→ Work task: As the lines appear below, please set them down exactly, starting at the first and finishing with the one containing "255 60 84.7".

★ ★ ★ ★ ★

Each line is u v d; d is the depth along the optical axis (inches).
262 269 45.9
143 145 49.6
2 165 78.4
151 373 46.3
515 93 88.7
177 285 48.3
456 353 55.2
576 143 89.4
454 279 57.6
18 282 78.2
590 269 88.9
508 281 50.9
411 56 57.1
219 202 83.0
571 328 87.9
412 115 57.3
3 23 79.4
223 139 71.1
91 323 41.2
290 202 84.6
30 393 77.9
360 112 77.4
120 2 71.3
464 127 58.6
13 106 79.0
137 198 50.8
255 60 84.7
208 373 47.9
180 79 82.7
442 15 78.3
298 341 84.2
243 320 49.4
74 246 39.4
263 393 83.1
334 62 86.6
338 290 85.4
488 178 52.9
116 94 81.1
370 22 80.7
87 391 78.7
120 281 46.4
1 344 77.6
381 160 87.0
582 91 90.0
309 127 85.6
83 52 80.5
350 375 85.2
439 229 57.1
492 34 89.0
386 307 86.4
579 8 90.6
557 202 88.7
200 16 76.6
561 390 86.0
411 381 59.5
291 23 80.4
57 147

★ ★ ★ ★ ★

→ Solution:
Each line is u v d; d is the depth along the optical axis (inches).
262 269 45.9
143 145 49.6
2 165 78.4
151 373 46.3
515 93 88.7
177 285 48.3
456 353 55.2
576 143 89.4
454 279 57.6
18 282 78.2
590 269 88.9
508 281 50.9
411 56 57.1
219 202 83.0
571 328 87.9
412 115 57.3
3 23 79.4
223 139 71.1
91 323 41.2
290 202 84.6
30 393 77.9
360 112 77.4
120 2 71.3
464 127 58.6
13 106 79.0
137 198 50.8
255 60 84.7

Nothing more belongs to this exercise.